COOKEVILLE, Tenn., July 7, 1925 (UP) -- Cookeville has had its hour in the limelight and Dayton's fame-and probably its money-have been saved.
At proceedings late yesterday which drew attention to this hitherto obscure little town, Federal Judge John. J. Gore refused to grant an injunction against trial of the Scopes evolution case at Dayton. By his ruling he assured the opening of the Scopes case at Dayton-which means so much to the little town-and opened and closed quiet Cookeville's hour of public attention.

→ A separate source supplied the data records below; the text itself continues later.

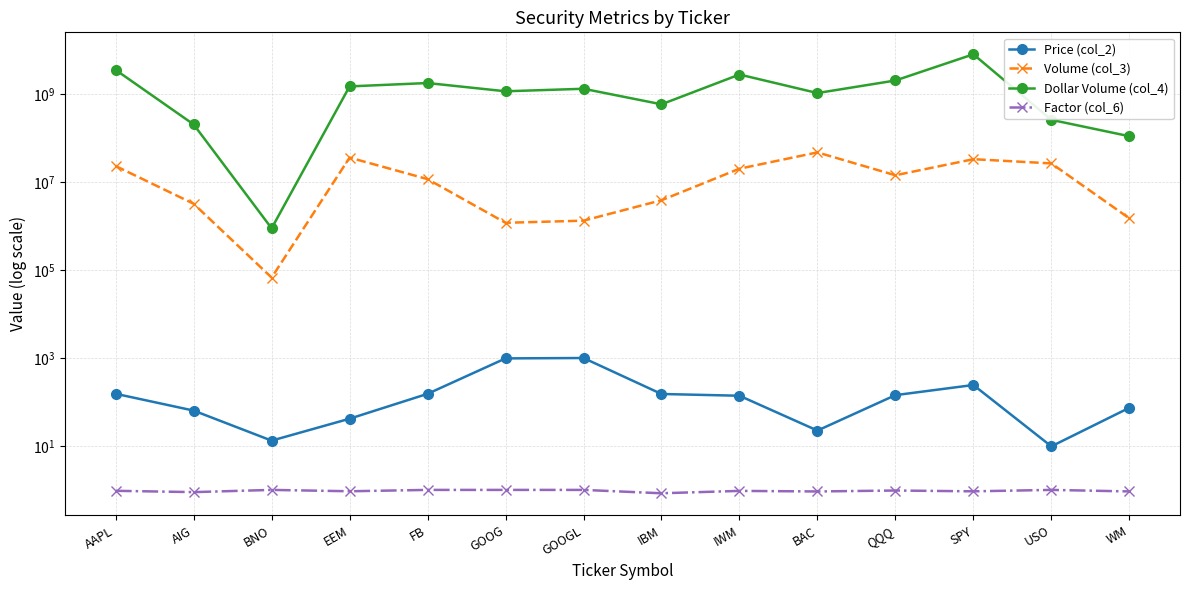

Is it true that Volume (col_3) equals 3909886.0 at IBM?

True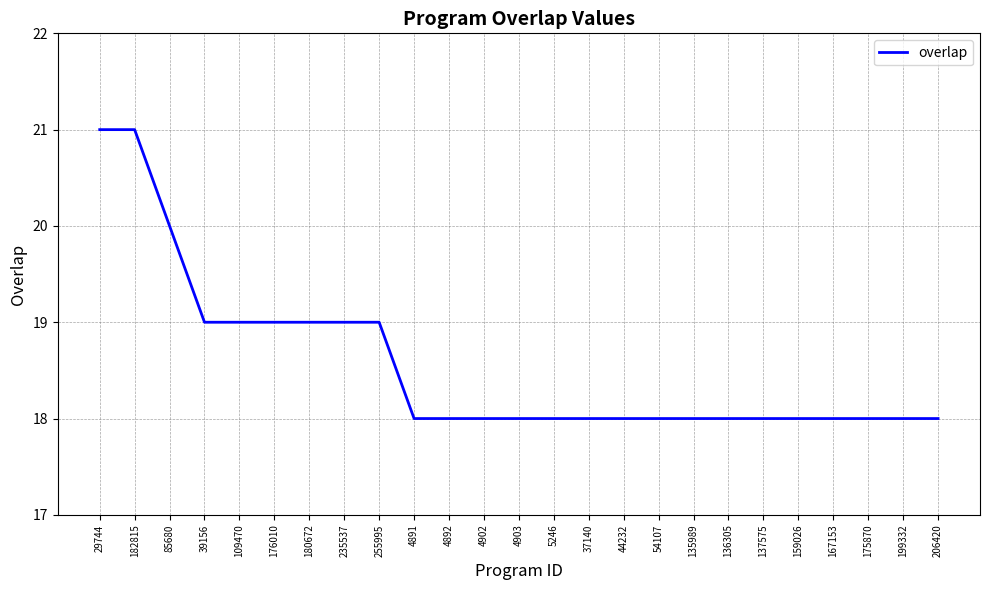

What is the maximum value shown in the chart?

21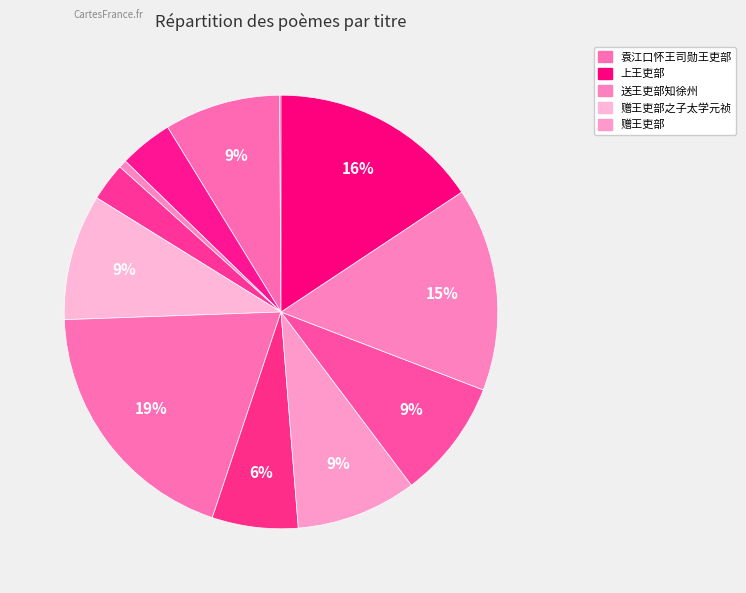

To the nearest percent, what is the average slice percentage?

8%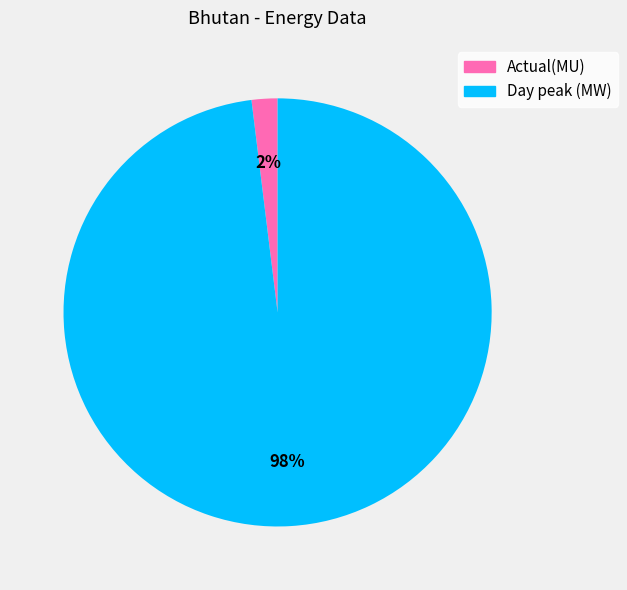

Count the number of slices in the pie.

2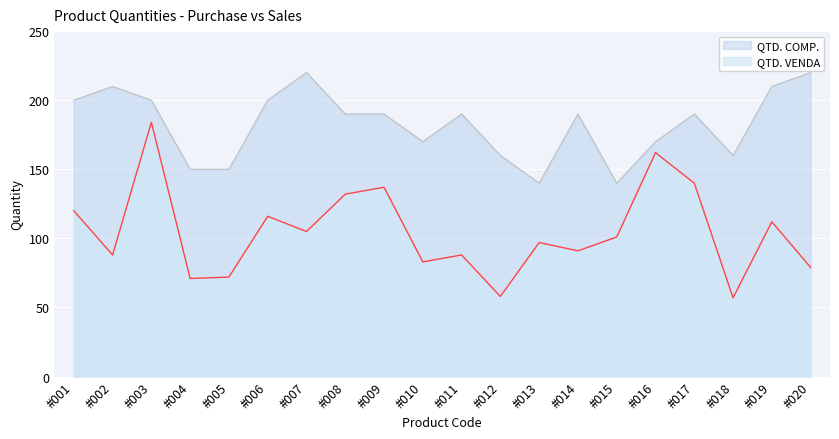

True or false: QTD. VENDA and QTD. COMP. intersect in this chart.

False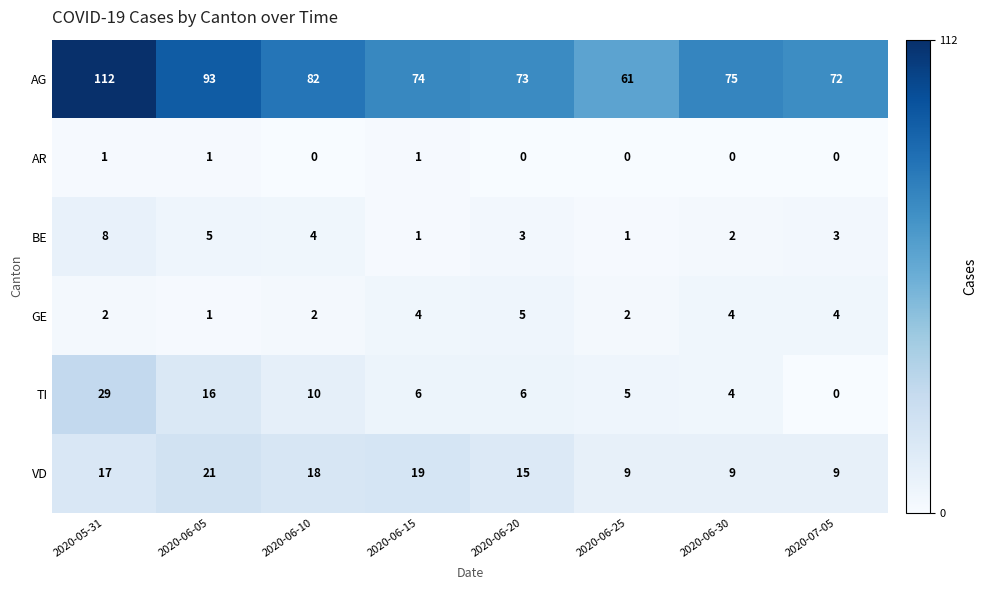

At how many categories does at least one series exceed 42?

8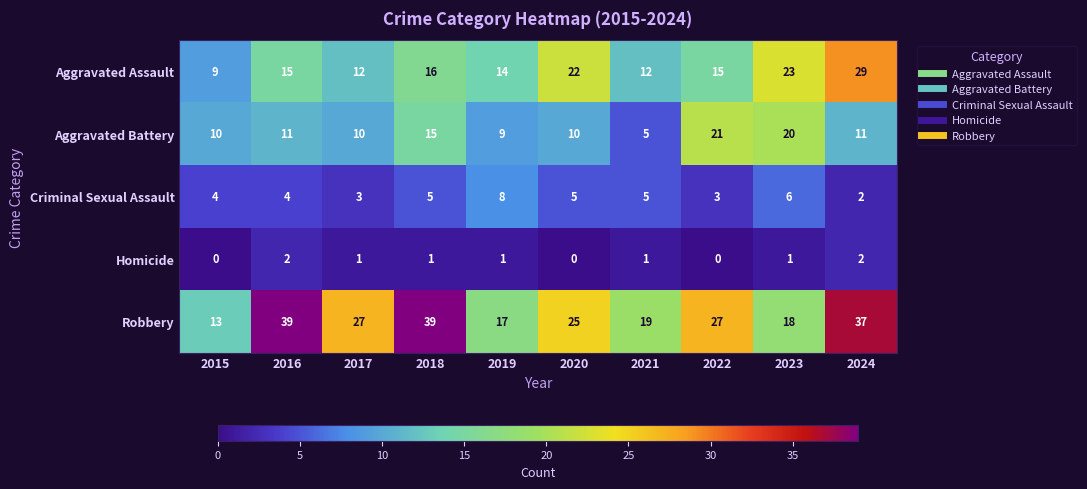

At which label does Robbery first exceed 27?

2016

In making his ruling Judge Gore advised attorneys who asked the injunction to apply in a court which had definite jurisdiction over Dayton-the Federal Court at Chattanooga. Judge John R. Neal, counsel for Scopes, said such an application would be made.
Gore based his ruling on two grounds-one that the federal courts could only interfere with state court cases in certain proceedings involving bankruptcy and the other that his court was not in the district with jurisdiction over Dayton.
The proceedings were brief. Two petitions for the injunction, which was sought as a preliminary to the removal of the trial from Dayton, were presented. One was from Scopes and the other from a private citizen, alleging the law under which Scopes was accused deprived them of rights guaranteed by the federal Constitution. Judge Neal personally presented the petitions.
While the Scopes defense indicated it would apply again at Chattanooga for an injunction, it was said this application could not be put through the courts in time to prevent opening of the trial on Friday as scheduled.
Clarence Darrow, one of the chief attorneys for the defense, told the United Press today in Chicago that the defense would not seek to postpone the trial.
"We will not ask for a postponement of the Scopes trial at Dayton," Darrow said. "We will let the trial go ahead as scheduled."